Within the material below, find each line bearing the word "vizsgarész" and present it.

Content starts

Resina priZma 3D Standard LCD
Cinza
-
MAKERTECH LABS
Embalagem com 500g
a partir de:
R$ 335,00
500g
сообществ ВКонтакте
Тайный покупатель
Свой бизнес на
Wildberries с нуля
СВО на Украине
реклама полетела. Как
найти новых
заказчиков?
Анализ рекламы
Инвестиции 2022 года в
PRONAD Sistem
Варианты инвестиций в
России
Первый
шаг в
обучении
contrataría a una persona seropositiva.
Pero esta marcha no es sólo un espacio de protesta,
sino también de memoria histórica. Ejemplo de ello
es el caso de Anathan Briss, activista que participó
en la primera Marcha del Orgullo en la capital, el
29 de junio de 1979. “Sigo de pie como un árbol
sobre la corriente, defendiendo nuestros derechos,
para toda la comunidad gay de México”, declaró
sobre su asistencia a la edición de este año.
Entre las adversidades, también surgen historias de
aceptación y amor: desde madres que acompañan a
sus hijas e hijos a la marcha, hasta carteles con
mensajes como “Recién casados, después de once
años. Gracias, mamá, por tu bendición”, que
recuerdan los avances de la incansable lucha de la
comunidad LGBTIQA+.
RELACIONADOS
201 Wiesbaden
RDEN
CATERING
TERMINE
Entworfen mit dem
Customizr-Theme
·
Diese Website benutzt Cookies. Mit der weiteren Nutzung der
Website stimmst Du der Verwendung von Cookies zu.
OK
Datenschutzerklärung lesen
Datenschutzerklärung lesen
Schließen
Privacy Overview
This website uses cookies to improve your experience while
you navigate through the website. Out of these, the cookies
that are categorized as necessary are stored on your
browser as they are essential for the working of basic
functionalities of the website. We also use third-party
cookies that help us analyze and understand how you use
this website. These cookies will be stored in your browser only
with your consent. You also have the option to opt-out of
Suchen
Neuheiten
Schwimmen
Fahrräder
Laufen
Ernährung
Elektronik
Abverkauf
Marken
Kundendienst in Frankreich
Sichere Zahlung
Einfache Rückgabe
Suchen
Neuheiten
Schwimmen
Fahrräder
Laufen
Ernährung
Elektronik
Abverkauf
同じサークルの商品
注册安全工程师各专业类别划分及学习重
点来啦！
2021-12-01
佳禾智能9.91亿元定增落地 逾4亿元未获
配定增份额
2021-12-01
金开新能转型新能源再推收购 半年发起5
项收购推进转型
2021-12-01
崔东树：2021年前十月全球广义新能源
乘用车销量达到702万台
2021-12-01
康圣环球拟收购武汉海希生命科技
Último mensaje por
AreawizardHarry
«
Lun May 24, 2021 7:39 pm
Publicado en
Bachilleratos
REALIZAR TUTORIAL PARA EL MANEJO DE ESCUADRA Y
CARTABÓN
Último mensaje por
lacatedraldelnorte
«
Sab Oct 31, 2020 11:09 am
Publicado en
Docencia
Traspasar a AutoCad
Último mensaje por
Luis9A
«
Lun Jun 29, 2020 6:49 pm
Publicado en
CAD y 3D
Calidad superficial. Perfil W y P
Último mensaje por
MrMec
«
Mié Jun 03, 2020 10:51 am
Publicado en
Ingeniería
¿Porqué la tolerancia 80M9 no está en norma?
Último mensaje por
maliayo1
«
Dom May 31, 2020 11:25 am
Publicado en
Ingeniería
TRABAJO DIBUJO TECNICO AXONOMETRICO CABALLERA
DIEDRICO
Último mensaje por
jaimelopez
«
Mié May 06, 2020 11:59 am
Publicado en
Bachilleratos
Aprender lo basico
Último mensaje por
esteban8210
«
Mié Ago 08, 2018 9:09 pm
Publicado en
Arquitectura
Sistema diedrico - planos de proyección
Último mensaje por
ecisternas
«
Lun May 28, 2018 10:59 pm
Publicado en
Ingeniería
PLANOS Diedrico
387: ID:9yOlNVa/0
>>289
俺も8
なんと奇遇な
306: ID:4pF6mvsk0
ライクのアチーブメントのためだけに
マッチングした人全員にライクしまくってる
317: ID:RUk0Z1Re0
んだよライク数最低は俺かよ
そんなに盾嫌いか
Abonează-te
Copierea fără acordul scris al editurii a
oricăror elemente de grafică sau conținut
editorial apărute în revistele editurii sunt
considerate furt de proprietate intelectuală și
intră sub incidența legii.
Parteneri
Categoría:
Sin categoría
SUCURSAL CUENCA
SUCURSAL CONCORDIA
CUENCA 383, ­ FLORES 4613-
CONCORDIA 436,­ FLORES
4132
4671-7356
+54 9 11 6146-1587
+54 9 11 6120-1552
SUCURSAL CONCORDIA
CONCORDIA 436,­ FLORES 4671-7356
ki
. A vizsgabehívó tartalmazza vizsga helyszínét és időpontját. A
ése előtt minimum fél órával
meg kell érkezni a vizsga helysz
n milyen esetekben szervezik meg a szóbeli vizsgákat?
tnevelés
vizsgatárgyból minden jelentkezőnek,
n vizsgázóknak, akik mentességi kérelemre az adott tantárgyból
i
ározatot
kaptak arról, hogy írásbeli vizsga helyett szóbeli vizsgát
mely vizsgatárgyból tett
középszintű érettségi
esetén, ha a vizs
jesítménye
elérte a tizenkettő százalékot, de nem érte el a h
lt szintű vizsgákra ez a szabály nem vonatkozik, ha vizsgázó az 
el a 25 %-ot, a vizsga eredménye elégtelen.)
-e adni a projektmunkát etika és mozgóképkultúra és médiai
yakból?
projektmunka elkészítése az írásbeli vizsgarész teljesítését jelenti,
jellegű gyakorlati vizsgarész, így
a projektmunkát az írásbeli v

Content ends

Problem solution:
projektmunka elkészítése az írásbeli vizsgarész teljesítését jelenti,
jellegű gyakorlati vizsgarész, így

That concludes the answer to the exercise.